# Problem description
Leave the pictures out. Return the rest of the listing below exactly.

# Material for this task
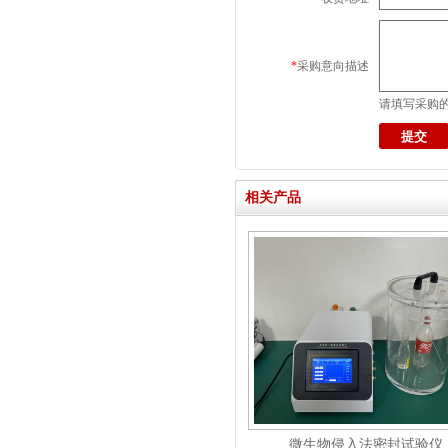
*
采购意向描述
请填写采购
相关产品
微生物侵入法密封试验仪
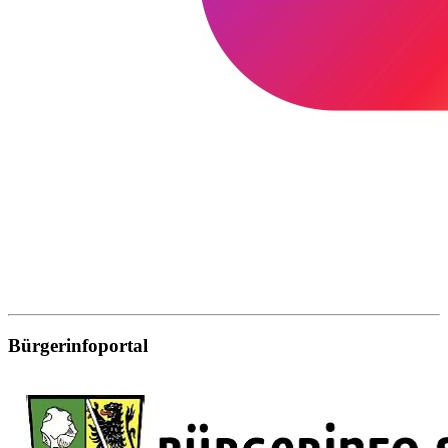
Bürgerinfoportal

# Result of this task
*
采购意向描述
请填写采购
相关产品
微生物侵入法密封试验仪
Bürgerinfoportal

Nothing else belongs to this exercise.